By Denkenberger🔸 @ 2025-11-10T20:00 (+9)
What do people think of this claimed proof?
DavidNash @ 2025-11-10T20:26 (+11)
r/badmathematics have already looked at it.
"Being very generous, I think their attempt is to invoke this result of Chaitin to basically say "if the universe was a simulation, then there would be a formal system that described how the universe worked. By Chaitin, there's some 'complexity bound' for which statements beyond this bound are undecidable. But, these statements have physical meaning so we could theoretically construct the statement's analog in our universe, and then the simulation would have to be able to decide these undecidable statements."

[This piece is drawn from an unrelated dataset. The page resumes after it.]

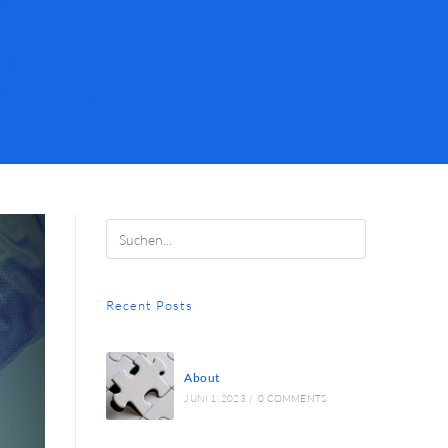
Recent Posts
About
JUNI 1, 2023
/
0 COMMENTS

What they don't explain is:
- why we should think that we're guaranteed to be able to construct such physical analogs of these statements,
- why they think that whatever universe that is simulating ours must have the same axioms as ours (e.g. Godel only applies to proving statements within the formal system under considerations),
- why they can rule out that the hypothetical simulating computer wouldn't be able to just throw some random value out when it encounters an undecidable statement (i.e. how do we know that physics is actually consistent without examining all events everywhere in the universe?),
- ...or a bunch of other necessary assumptions that they're making and not really talking much about.
They also get into some more bad mathematics (maybe bad philosophy?) by appealing to Penrose-Lucas to claim that "human cognition surpasses formal computation," but I don't think this is anywhere near a universally accepted stance."
djbinder @ 2025-11-10T21:36 (+5)
The paper is mostly in the "not even wrong territory" so it's hard to offer a concrete refutation, but their arguments apply equally to Conway's Game of Life, a Turing-Complete cellular automata for which Gödel undecidable questions may be asked yet which is easily simulated on a computer.
Dacyn @ 2025-11-11T21:52 (+2)
I'm probably not competent to look at the details, but their paper sets off my BS detector by its reference to Godel's incompleteness theorem and its notion of "non-algorithmic understanding". These are both reminiscent of the Lucas-Penrose idea that consciousness requires uncomputability and that humans have some sort of magical ability to determine the truth-values of Godel sentences. I think the conventional view, sometimes known as the Church-Turing thesis, is that the universe is in fact computable.